Maybe you thought about police officers or members of the armed forces, or nurses. All roles that confer power and/or authority.

But what about school uniform? Doesn’t that in fact represent a distinct lack of power and authority for those wearing it? Doesn’t it instead mean that those wearing it are identified with a particular community and are bound to some degree by the ‘rule’ of that community – its standards and way of life. Or maybe it’s more like the markers of religious affiliation that various faith communities adopt to express their identity. This is what I was saying in a conversation in a meeting where I was introducing myself to a Somers Town parent forum. I think probably it’s about all of those things.

Within the faith community, there is a degree of authority that is conferred by ordination. As I was saying in yet another conversation about this at the weekend, there is something about the ordained priesthood that is meant to represent, stand for, the catholicity (universality/oneness) of the church. The one, holy, catholic and apostolic church is incarnated locally but hasn’t spontaneously erupted into being in different localities. It is there because of the handing down of its shared story and its shared sacraments. The ordained priesthood is (meant to be) there to make that ‘sharedness’ apparent. That can be awkward at times. It can be really frustrating to be reminded that if we are to remain authentically ‘church’ we can’t just do whatever we like. We’re part of a bigger (though somewhat dysfunctional!) family.
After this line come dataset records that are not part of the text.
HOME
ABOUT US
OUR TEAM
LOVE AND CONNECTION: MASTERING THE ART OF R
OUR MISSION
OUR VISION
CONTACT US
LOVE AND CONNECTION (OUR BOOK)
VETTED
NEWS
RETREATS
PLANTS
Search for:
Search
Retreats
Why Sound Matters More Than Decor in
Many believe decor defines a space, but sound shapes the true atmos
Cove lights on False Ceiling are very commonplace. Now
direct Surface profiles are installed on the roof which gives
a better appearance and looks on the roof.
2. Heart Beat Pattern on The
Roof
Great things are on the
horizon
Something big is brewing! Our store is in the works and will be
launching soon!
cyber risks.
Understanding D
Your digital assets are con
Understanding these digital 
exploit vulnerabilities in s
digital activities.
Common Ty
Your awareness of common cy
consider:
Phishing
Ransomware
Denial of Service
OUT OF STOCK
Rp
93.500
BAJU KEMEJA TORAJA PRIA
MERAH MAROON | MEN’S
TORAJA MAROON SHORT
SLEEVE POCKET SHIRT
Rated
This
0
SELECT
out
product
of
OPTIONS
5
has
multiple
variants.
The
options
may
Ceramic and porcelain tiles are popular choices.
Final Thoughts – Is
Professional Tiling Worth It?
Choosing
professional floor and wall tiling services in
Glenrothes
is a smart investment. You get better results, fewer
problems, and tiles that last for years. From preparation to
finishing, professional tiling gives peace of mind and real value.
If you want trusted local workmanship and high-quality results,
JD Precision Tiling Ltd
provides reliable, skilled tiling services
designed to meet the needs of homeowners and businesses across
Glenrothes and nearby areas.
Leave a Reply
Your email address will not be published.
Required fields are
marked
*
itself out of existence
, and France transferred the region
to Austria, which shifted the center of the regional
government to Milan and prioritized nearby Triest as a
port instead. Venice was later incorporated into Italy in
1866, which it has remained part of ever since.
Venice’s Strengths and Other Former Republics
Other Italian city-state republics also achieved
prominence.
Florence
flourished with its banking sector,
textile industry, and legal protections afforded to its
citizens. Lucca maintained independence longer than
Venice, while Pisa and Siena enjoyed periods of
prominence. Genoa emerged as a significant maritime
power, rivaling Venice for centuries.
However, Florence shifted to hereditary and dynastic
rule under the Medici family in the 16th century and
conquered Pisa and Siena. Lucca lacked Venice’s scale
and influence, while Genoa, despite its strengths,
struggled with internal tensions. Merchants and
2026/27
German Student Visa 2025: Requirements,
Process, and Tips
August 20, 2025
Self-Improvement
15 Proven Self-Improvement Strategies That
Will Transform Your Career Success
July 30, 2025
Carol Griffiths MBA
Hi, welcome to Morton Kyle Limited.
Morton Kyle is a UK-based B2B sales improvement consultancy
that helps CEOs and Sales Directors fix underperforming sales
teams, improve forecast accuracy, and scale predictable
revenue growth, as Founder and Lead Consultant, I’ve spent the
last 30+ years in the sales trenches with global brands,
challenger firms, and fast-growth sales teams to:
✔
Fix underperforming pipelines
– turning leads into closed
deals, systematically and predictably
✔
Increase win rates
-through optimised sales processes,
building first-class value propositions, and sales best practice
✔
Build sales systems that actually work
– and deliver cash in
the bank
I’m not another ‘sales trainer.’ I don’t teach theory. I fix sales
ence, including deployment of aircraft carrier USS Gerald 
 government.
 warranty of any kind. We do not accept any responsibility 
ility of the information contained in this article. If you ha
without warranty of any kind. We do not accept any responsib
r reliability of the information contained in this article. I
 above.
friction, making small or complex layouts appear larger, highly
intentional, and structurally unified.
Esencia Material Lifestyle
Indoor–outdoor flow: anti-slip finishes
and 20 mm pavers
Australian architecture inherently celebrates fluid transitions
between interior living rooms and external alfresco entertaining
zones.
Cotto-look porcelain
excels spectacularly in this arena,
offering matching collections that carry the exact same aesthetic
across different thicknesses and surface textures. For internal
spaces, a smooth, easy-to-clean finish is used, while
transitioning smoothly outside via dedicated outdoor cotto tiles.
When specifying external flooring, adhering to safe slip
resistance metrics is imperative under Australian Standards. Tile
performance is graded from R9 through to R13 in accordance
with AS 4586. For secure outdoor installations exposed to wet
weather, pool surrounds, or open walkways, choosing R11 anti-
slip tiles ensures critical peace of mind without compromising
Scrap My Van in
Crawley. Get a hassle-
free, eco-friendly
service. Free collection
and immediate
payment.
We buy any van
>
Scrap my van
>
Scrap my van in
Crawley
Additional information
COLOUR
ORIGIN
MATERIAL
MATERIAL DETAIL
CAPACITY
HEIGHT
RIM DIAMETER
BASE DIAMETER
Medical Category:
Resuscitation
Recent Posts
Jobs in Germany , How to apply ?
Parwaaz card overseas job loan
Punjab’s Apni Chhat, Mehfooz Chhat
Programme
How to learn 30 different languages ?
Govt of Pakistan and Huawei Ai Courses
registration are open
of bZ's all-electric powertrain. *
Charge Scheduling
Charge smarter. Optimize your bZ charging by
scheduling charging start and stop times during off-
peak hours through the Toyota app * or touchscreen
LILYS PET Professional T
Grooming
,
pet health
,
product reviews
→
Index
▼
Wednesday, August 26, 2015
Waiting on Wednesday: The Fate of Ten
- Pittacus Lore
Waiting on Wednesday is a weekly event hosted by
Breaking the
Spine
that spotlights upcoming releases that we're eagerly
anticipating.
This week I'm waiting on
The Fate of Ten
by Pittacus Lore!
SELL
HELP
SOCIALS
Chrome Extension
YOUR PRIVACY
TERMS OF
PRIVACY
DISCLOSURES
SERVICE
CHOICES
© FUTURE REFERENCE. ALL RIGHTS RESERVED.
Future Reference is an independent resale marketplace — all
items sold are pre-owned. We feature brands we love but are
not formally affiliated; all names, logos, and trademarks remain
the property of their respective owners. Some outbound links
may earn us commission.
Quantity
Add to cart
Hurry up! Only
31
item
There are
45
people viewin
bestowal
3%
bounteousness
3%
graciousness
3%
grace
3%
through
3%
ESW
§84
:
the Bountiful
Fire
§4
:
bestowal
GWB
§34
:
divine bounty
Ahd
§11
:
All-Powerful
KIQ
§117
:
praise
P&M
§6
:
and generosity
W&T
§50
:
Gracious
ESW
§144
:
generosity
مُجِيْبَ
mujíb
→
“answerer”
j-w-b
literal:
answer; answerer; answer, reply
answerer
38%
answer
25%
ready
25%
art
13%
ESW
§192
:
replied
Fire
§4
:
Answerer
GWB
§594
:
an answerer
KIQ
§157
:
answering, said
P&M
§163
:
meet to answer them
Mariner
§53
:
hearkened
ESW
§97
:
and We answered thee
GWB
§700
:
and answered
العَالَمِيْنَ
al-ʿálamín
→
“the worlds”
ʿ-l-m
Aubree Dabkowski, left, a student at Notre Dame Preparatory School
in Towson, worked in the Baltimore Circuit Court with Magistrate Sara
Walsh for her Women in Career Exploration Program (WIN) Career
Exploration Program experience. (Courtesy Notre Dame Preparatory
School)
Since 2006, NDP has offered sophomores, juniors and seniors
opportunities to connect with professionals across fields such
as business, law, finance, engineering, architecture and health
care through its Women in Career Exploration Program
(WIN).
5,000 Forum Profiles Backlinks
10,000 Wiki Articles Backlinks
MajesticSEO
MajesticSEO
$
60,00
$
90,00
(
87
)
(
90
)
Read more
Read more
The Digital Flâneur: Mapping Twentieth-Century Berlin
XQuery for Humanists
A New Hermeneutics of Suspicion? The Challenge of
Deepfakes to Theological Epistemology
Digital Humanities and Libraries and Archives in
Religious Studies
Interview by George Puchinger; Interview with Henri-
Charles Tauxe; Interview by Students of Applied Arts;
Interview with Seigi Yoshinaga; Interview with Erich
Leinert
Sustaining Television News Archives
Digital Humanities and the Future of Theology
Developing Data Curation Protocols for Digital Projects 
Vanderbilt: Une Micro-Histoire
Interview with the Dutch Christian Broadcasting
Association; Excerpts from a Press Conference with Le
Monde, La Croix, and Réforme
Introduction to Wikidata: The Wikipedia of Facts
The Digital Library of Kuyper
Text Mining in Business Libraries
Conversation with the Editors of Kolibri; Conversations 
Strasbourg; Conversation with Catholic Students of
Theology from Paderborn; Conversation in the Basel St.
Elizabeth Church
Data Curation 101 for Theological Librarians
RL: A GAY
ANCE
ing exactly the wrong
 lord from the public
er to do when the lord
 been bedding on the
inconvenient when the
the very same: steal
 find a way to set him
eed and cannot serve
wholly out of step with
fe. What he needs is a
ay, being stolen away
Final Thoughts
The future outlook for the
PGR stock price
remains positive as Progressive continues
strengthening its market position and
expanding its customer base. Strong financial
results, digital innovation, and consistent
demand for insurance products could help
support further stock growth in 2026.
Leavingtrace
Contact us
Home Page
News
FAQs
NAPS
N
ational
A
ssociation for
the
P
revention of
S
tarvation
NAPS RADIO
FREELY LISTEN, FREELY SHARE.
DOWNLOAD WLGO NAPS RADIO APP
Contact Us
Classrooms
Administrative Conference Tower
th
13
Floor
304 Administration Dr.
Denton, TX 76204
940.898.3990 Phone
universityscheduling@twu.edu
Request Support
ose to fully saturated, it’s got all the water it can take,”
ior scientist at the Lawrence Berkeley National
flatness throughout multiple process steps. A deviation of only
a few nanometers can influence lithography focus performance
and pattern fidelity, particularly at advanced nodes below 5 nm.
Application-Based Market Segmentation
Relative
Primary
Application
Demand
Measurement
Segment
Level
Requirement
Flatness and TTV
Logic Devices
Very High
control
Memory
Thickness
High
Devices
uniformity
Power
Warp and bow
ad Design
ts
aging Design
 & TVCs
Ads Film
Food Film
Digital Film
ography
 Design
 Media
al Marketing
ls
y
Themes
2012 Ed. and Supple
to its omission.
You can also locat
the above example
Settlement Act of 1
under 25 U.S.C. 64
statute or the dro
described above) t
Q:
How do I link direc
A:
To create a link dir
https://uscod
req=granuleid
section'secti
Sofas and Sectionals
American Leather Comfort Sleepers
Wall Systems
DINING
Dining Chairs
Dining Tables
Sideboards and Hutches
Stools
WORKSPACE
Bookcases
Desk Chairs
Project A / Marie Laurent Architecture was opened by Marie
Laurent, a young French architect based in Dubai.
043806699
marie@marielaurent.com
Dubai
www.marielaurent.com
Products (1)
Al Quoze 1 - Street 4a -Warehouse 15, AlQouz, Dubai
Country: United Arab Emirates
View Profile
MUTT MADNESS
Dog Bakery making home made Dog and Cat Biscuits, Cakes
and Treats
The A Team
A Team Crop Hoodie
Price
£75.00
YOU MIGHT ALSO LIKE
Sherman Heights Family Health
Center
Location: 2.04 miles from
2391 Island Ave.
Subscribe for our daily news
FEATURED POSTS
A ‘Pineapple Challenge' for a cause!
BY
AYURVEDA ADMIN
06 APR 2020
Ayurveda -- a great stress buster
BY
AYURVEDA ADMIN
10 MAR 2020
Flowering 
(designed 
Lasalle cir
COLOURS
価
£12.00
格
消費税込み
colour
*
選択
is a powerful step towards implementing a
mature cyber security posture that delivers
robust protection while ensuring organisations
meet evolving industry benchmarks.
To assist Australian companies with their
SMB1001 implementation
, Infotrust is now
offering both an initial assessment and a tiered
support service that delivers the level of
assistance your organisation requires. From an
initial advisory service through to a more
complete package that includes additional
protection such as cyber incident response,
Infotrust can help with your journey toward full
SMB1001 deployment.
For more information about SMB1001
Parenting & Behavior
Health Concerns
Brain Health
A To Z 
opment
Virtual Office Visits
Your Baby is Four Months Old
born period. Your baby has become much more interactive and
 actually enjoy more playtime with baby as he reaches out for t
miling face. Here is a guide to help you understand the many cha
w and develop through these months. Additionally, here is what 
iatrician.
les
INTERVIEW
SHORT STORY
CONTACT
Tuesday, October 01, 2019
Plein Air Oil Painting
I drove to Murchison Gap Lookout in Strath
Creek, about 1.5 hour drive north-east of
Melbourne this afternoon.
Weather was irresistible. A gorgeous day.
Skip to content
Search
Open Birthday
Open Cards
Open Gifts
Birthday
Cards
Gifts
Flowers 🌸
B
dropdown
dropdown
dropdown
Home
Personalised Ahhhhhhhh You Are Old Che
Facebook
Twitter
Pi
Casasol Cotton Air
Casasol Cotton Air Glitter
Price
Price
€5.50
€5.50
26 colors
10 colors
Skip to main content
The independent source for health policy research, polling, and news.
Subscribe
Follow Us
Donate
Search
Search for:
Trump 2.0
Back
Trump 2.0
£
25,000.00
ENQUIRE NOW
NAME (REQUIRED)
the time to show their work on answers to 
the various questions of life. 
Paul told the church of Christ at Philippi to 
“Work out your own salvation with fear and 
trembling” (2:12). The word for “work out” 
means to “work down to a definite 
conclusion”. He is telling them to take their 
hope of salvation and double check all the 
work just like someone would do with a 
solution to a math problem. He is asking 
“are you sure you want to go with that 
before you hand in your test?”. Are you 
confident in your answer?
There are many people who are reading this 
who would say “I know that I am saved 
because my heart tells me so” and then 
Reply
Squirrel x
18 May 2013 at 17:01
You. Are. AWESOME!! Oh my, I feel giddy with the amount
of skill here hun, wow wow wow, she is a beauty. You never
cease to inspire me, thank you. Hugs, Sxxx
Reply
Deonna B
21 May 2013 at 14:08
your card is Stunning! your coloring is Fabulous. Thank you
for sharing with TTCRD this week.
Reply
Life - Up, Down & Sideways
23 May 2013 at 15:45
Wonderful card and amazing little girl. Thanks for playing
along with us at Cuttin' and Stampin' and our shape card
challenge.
It’s obviously much more problematic if the collar represents authority in public space and particularly as one is building relationships in those settings. At one time the established church did have that sort of public authority. Now of course, it does not. Much as people want to lament that, I think it’s a good thing. I have found in practice in public space that being identifiable as a Christian priest does not, by and large, convey any special power or authority. Indeed at times it has the opposite effect. It evokes suspicion and so means one needs to negotiate one’s presence in the public space.

There’s no denying that the collar is something to be gotten over. It can be a pain in the neck. But maybe there’s something important about that ‘getting over it’. It is in some sense an obstacle or trip hazard that can only be overcome as people really get to know me (and I them) but the church and even faith itself is similarly something to get over as I build relationships with people. Those things (the christian community and its faith) and my being set aside to represent them cannot be conveniently put out of the way. Their persistent awkwardness is part of who I am and what I’m about.